Collected data:
════════

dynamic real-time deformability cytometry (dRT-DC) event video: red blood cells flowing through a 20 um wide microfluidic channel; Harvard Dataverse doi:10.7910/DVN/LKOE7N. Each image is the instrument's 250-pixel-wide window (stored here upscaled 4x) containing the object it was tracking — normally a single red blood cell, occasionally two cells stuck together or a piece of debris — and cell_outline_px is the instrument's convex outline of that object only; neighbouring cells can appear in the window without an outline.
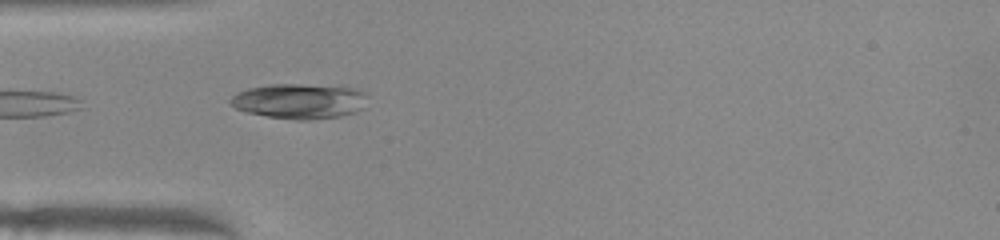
{"species": "common noctule bat (a hibernating species)", "species_latin": "Nyctalus noctula", "temperature_condition": "warm", "stored_images_in_passage": 22, "camera_frame_rate_fps": 3000, "um_per_image_px": 0.085, "animal": {"sex": "female", "body_mass_g": 22.0, "forearm_length_mm": 56.7}, "frame": {"image": 1, "passage_image": 1, "time_ms": 0.0, "image_size_px": [1000, 240], "cell_outline_px": [[368, 96], [364, 108], [356, 112], [340, 116], [308, 120], [296, 120], [268, 116], [244, 112], [236, 108], [228, 100], [232, 96], [248, 88], [272, 84], [340, 84], [360, 88]], "centroid_in_image_um": [25.56, 8.57], "position_along_channel_um": 59.4, "area_um2": 28.78}}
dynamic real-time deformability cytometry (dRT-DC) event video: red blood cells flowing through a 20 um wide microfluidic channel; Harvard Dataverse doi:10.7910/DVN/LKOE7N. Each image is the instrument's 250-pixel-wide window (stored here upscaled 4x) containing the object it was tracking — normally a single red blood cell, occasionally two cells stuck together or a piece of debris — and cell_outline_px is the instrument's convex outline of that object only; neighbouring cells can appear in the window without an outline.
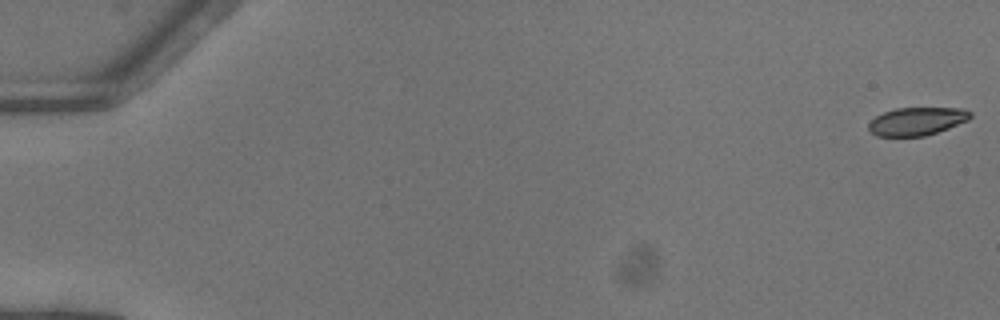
{"species": "common noctule bat (a hibernating species)", "species_latin": "Nyctalus noctula", "temperature_condition": "warm", "stored_images_in_passage": 6, "camera_frame_rate_fps": 3000, "um_per_image_px": 0.085, "animal": {"sex": "female"}, "frame": {"image": 1, "passage_image": 1, "time_ms": 0.0, "image_size_px": [1000, 320], "cell_outline_px": [[972, 116], [968, 120], [948, 128], [924, 136], [876, 136], [868, 128], [868, 124], [876, 116], [884, 112], [896, 108], [964, 108], [972, 112]], "centroid_in_image_um": [77.95, 10.3], "position_along_channel_um": 7.1, "area_um2": 16.53}}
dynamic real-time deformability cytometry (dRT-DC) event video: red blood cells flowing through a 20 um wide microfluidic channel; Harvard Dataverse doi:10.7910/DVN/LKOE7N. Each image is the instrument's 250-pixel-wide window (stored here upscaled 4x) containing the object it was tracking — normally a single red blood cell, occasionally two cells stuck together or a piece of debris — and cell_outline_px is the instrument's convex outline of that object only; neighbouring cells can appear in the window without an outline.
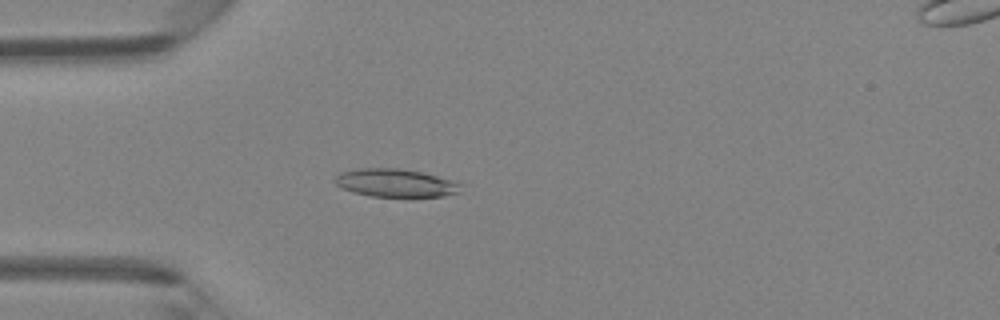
{"species": "Egyptian fruit bat (a non-hibernating species)", "species_latin": "Rousettus aegyptiacus", "temperature_condition": "room temperature", "stored_images_in_passage": 48, "camera_frame_rate_fps": 3000, "um_per_image_px": 0.085, "animal": {"sex": "female"}, "frame": {"image": 1, "passage_image": 14, "time_ms": 4.333, "image_size_px": [1000, 320], "cell_outline_px": [[460, 192], [444, 196], [412, 200], [372, 196], [352, 192], [336, 184], [332, 180], [340, 172], [356, 168], [400, 168], [420, 172], [436, 176], [460, 184]], "centroid_in_image_um": [33.61, 15.6], "position_along_channel_um": 51.4, "area_um2": 21.33}}
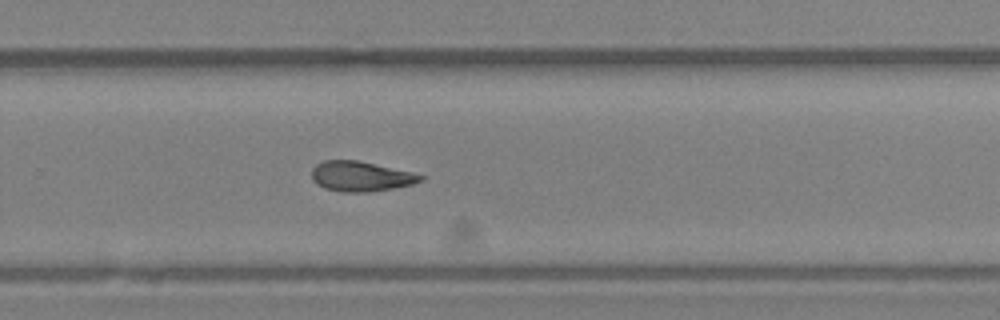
{"frame": {"image": 2, "passage_image": 32, "time_ms": 10.333, "image_size_px": [1000, 320], "cell_outline_px": [[424, 180], [412, 184], [392, 188], [368, 192], [340, 192], [324, 188], [316, 184], [312, 180], [312, 168], [316, 164], [324, 160], [356, 160], [412, 172], [424, 176]], "centroid_in_image_um": [30.63, 14.99], "position_along_channel_um": 299.2, "area_um2": 19.02}}
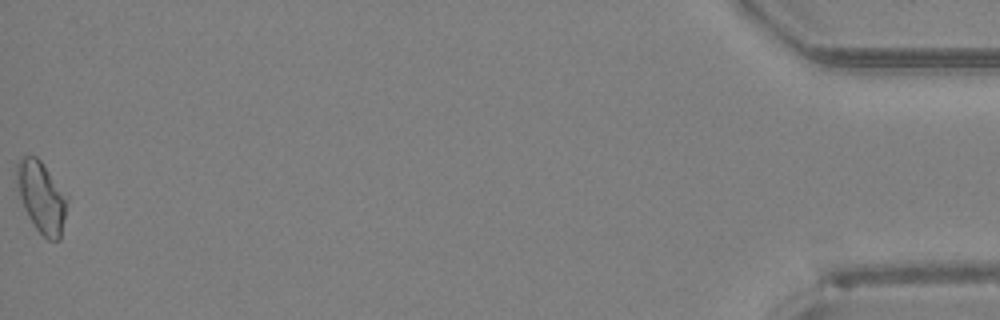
{"frame": {"image": 3, "passage_image": 48, "time_ms": 15.667, "image_size_px": [1000, 320], "cell_outline_px": [[68, 200], [60, 240], [48, 240], [36, 228], [28, 216], [24, 208], [20, 196], [16, 180], [16, 164], [24, 156], [36, 156], [40, 160], [68, 196]], "centroid_in_image_um": [3.53, 16.75], "position_along_channel_um": 431.7, "area_um2": 20.69}, "authors_computed_cell_mechanics": {"area_um2": 19.5364, "velocity_mm_per_s": 4.3103, "shape_relaxation_time_tau1_ms": null, "shape_relaxation_time_tau2_ms": 8.2619, "deformation_change_tau1": null, "deformation_change_tau2": 0.1869}}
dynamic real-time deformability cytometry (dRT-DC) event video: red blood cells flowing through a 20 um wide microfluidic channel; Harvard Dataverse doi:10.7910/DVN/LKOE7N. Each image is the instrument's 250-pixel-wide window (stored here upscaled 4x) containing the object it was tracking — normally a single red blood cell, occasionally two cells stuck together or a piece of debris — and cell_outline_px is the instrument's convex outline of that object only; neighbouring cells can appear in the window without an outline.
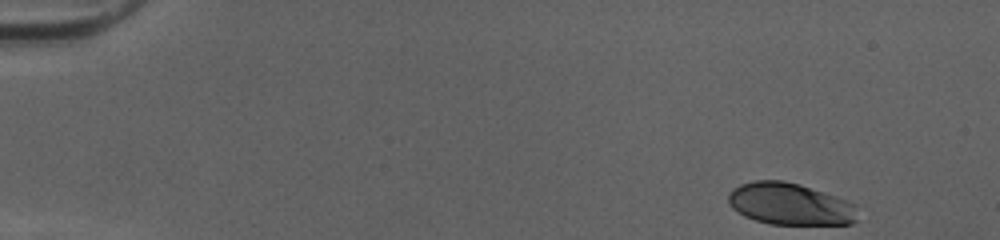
{"species": "human", "species_latin": "Homo sapiens", "temperature_condition": "cold", "stored_images_in_passage": 39, "camera_frame_rate_fps": 3000, "um_per_image_px": 0.085, "donor": {"sex": "female"}, "frame": {"image": 1, "passage_image": 1, "time_ms": 0.0, "image_size_px": [1000, 240], "cell_outline_px": [[856, 220], [852, 224], [768, 224], [744, 216], [732, 208], [728, 204], [728, 192], [732, 188], [740, 184], [756, 180], [784, 180], [800, 184], [836, 196], [856, 204]], "centroid_in_image_um": [67.12, 17.33], "position_along_channel_um": 17.9, "area_um2": 31.79}}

════════

**THE PROBLEM:**
Print the whole listing above once more, word for word, without its pictures.

**RESULT OF THIS TASK:**
dynamic real-time deformability cytometry (dRT-DC) event video: red blood cells flowing through a 20 um wide microfluidic channel; Harvard Dataverse doi:10.7910/DVN/LKOE7N. Each image is the instrument's 250-pixel-wide window (stored here upscaled 4x) containing the object it was tracking — normally a single red blood cell, occasionally two cells stuck together or a piece of debris — and cell_outline_px is the instrument's convex outline of that object only; neighbouring cells can appear in the window without an outline.
{"species": "common noctule bat (a hibernating species)", "species_latin": "Nyctalus noctula", "temperature_condition": "warm", "stored_images_in_passage": 22, "camera_frame_rate_fps": 3000, "um_per_image_px": 0.085, "animal": {"sex": "female", "body_mass_g": 22.0, "forearm_length_mm": 56.7}, "frame": {"image": 1, "passage_image": 1, "time_ms": 0.0, "image_size_px": [1000, 240], "cell_outline_px": [[368, 96], [364, 108], [356, 112], [340, 116], [308, 120], [296, 120], [268, 116], [244, 112], [236, 108], [228, 100], [232, 96], [248, 88], [272, 84], [340, 84], [360, 88]], "centroid_in_image_um": [25.56, 8.57], "position_along_channel_um": 59.4, "area_um2": 28.78}}
dynamic real-time deformability cytometry (dRT-DC) event video: red blood cells flowing through a 20 um wide microfluidic channel; Harvard Dataverse doi:10.7910/DVN/LKOE7N. Each image is the instrument's 250-pixel-wide window (stored here upscaled 4x) containing the object it was tracking — normally a single red blood cell, occasionally two cells stuck together or a piece of debris — and cell_outline_px is the instrument's convex outline of that object only; neighbouring cells can appear in the window without an outline.
{"species": "common noctule bat (a hibernating species)", "species_latin": "Nyctalus noctula", "temperature_condition": "warm", "stored_images_in_passage": 6, "camera_frame_rate_fps": 3000, "um_per_image_px": 0.085, "animal": {"sex": "female"}, "frame": {"image": 1, "passage_image": 1, "time_ms": 0.0, "image_size_px": [1000, 320], "cell_outline_px": [[972, 116], [968, 120], [948, 128], [924, 136], [876, 136], [868, 128], [868, 124], [876, 116], [884, 112], [896, 108], [964, 108], [972, 112]], "centroid_in_image_um": [77.95, 10.3], "position_along_channel_um": 7.1, "area_um2": 16.53}}
dynamic real-time deformability cytometry (dRT-DC) event video: red blood cells flowing through a 20 um wide microfluidic channel; Harvard Dataverse doi:10.7910/DVN/LKOE7N. Each image is the instrument's 250-pixel-wide window (stored here upscaled 4x) containing the object it was tracking — normally a single red blood cell, occasionally two cells stuck together or a piece of debris — and cell_outline_px is the instrument's convex outline of that object only; neighbouring cells can appear in the window without an outline.
{"species": "Egyptian fruit bat (a non-hibernating species)", "species_latin": "Rousettus aegyptiacus", "temperature_condition": "room temperature", "stored_images_in_passage": 48, "camera_frame_rate_fps": 3000, "um_per_image_px": 0.085, "animal": {"sex": "female"}, "frame": {"image": 1, "passage_image": 14, "time_ms": 4.333, "image_size_px": [1000, 320], "cell_outline_px": [[460, 192], [444, 196], [412, 200], [372, 196], [352, 192], [336, 184], [332, 180], [340, 172], [356, 168], [400, 168], [420, 172], [436, 176], [460, 184]], "centroid_in_image_um": [33.61, 15.6], "position_along_channel_um": 51.4, "area_um2": 21.33}}
{"frame": {"image": 2, "passage_image": 32, "time_ms": 10.333, "image_size_px": [1000, 320], "cell_outline_px": [[424, 180], [412, 184], [392, 188], [368, 192], [340, 192], [324, 188], [316, 184], [312, 180], [312, 168], [316, 164], [324, 160], [356, 160], [412, 172], [424, 176]], "centroid_in_image_um": [30.63, 14.99], "position_along_channel_um": 299.2, "area_um2": 19.02}}
{"frame": {"image": 3, "passage_image": 48, "time_ms": 15.667, "image_size_px": [1000, 320], "cell_outline_px": [[68, 200], [60, 240], [48, 240], [36, 228], [28, 216], [24, 208], [20, 196], [16, 180], [16, 164], [24, 156], [36, 156], [40, 160], [68, 196]], "centroid_in_image_um": [3.53, 16.75], "position_along_channel_um": 431.7, "area_um2": 20.69}, "authors_computed_cell_mechanics": {"area_um2": 19.5364, "velocity_mm_per_s": 4.3103, "shape_relaxation_time_tau1_ms": null, "shape_relaxation_time_tau2_ms": 8.2619, "deformation_change_tau1": null, "deformation_change_tau2": 0.1869}}
dynamic real-time deformability cytometry (dRT-DC) event video: red blood cells flowing through a 20 um wide microfluidic channel; Harvard Dataverse doi:10.7910/DVN/LKOE7N. Each image is the instrument's 250-pixel-wide window (stored here upscaled 4x) containing the object it was tracking — normally a single red blood cell, occasionally two cells stuck together or a piece of debris — and cell_outline_px is the instrument's convex outline of that object only; neighbouring cells can appear in the window without an outline.
{"species": "human", "species_latin": "Homo sapiens", "temperature_condition": "cold", "stored_images_in_passage": 39, "camera_frame_rate_fps": 3000, "um_per_image_px": 0.085, "donor": {"sex": "female"}, "frame": {"image": 1, "passage_image": 1, "time_ms": 0.0, "image_size_px": [1000, 240], "cell_outline_px": [[856, 220], [852, 224], [768, 224], [744, 216], [732, 208], [728, 204], [728, 192], [732, 188], [740, 184], [756, 180], [784, 180], [800, 184], [836, 196], [856, 204]], "centroid_in_image_um": [67.12, 17.33], "position_along_channel_um": 17.9, "area_um2": 31.79}}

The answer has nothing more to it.